Deux personnages d’exception
par Philippe Benichou
Il ne s’agit pas ici d’une ségrégation subie, mais d’une volonté d’affirmation narcissique qui dans les deux cas conduit au triomphe de la pulsion de mort aux dépens du sujet.
Les soirées du collectif «Théâtre et psychanalyse» ont été cette année l’occasion de rencontrer deux personnages d’exception qui auront tous deux exemplifié deux modalités d’inscription dans le lien social basées sur l’exclusion choisie. Il ne s’agit pas ici d’une ségrégation subie, mais d’une volonté d’affirmation narcissique qui dans les deux cas conduit au triomphe de la pulsion de mort aux dépens du sujet. Richard III et Baal, de refuser l’identification au semblable comme l’appartenance à une communauté, se retrouveront, chacun à leur façon, seuls, destitués de leur fatuité, et confrontés à l’Hilflosigkeit freudienne.
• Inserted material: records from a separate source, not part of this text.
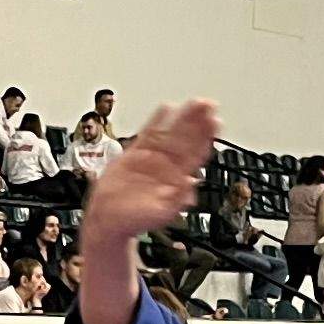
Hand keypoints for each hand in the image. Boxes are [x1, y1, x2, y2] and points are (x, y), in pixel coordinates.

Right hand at [83, 98, 218, 253]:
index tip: (215, 123)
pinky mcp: (135, 154)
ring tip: (194, 103)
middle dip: (198, 122)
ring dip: (183, 118)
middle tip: (208, 104)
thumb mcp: (160, 214)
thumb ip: (177, 200)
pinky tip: (165, 109)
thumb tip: (192, 185)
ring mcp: (152, 158)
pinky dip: (156, 121)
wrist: (108, 219)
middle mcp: (167, 166)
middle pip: (187, 139)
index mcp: (177, 179)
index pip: (197, 154)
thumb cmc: (135, 220)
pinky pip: (148, 134)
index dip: (206, 138)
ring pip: (170, 133)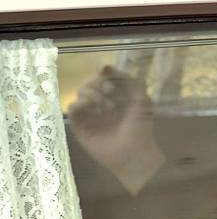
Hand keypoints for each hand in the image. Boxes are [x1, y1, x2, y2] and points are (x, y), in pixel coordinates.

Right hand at [68, 65, 164, 194]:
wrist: (134, 152)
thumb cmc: (140, 128)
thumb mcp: (141, 99)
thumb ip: (128, 80)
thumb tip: (105, 66)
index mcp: (115, 98)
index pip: (102, 78)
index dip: (104, 75)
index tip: (111, 80)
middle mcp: (100, 105)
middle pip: (89, 83)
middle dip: (98, 83)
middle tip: (110, 93)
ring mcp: (90, 115)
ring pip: (80, 93)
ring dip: (92, 94)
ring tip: (106, 106)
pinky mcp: (80, 127)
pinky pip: (72, 108)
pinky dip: (80, 104)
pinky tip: (93, 108)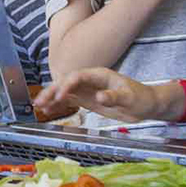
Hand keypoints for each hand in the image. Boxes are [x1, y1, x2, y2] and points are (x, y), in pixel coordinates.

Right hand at [35, 68, 169, 122]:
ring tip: (39, 106)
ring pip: (65, 91)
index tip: (60, 97)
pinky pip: (70, 101)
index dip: (67, 85)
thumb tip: (99, 97)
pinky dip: (59, 105)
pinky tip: (49, 111)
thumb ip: (114, 97)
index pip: (78, 76)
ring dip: (52, 98)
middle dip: (52, 91)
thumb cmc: (141, 98)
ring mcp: (88, 90)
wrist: (147, 105)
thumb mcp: (130, 98)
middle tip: (40, 101)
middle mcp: (90, 80)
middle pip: (66, 82)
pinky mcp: (88, 100)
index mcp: (99, 75)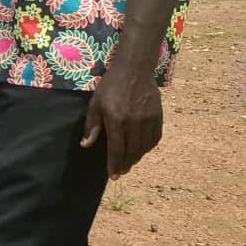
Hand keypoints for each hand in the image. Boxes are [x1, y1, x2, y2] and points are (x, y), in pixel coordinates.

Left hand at [82, 64, 162, 178]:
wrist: (134, 70)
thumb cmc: (110, 87)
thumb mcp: (95, 105)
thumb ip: (92, 126)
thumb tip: (86, 145)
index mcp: (117, 120)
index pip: (117, 149)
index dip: (114, 164)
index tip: (113, 176)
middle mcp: (134, 122)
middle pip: (132, 151)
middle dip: (126, 164)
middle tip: (120, 172)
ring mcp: (149, 119)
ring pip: (145, 147)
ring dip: (137, 157)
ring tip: (129, 162)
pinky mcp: (158, 116)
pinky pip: (155, 138)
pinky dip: (148, 147)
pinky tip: (142, 149)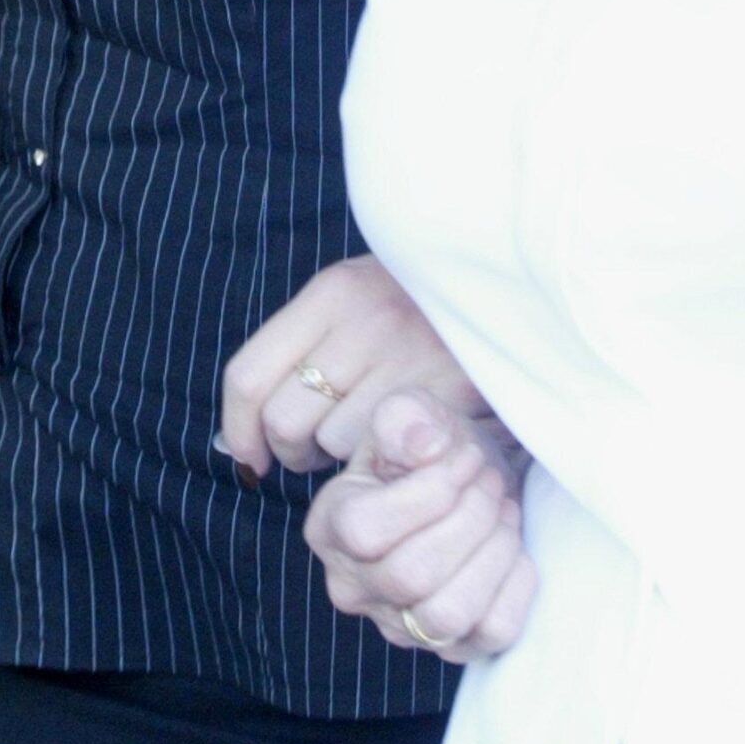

Richard III de Shakespeare tout d’abord. Sa figure haineuse fut élaborée par les historiens afin de stigmatiser la figure du pouvoir d’une dynastie vaincue pour mieux fonder la légitimité de celle qui lui succéda. Shakespeare, lui, fit de son héros celui qui, d’être exclu par sa laideur et sa difformité du champ de la séduction et de l’amour, est «déterminé à être un scélérat». L’équivoque existe dans la langue anglaise qui fait entendre une affirmation du sujet comme une causalité dont il n’est pas le maître. Nul interdit ne saurait arrêter Richard dans la voie de la réalisation de son désir et la pulsion de mort est aux commandes dans les meurtres successifs qui sont la voie de son accès au trône. Une fois roi cependant c’est pour lui le début de la fin, et s’il poursuit l’œuvre de la volonté qui s’impose à lui, quelque chose a changé. Les spectres de celles et ceux qu’il a sacrifiés le hantent et se fait jour en lui une culpabilité que ne vient soulager aucune “pitié” pour lui-même. Rendez-vous est pris avec le maître absolu, la mort, face à laquelle il retrouve sa détermination, mais réinterprétée. Elle aura été celle de “l’esclave” jouant sa vie “sur un coup de dé”. Et la pulsion de mort de l’emporter à son tour.
Avec Baal de Bertold Brecht, nous retrouvons la même fiction d’une volonté qui s’affirme libre et dont le corrélat est une position de jouisseur cynique détruisant celles et ceux qu’il rencontre. Mais chez Baal, nul désir de pouvoir. Si Richard est roi, Baal est poète, errant, sans père, et dont le lien à la mère qu’il abandonne témoigne qu’il ne saurait reconnaître de dette symbolique. Il traverse l’ensemble des couches de la société de son temps et toutes le rejettent comme l’incarnation de la bête, nom du Diable, qui ne respecte rien de ce qui fonde la communauté des semblables. En Baal se nouent la plus grande crudité de l’acte sans culpabilité et la plus grande poésie de la parole, remarquablement mise en valeur par la traduction d’Eloi Recoing récemment publiée chez Acte Sud. Chez Baal, la volonté de jouissance est aussi tout autant triomphe de la pulsion de mort. «Nous sommes libre, plus rien ne nous oblige» dit-il mais sa position de non-dupe échoue à le préserver de la douleur d’exister et c’est dans une détresse profonde qu’il restera, seul, à la fin de la pièce.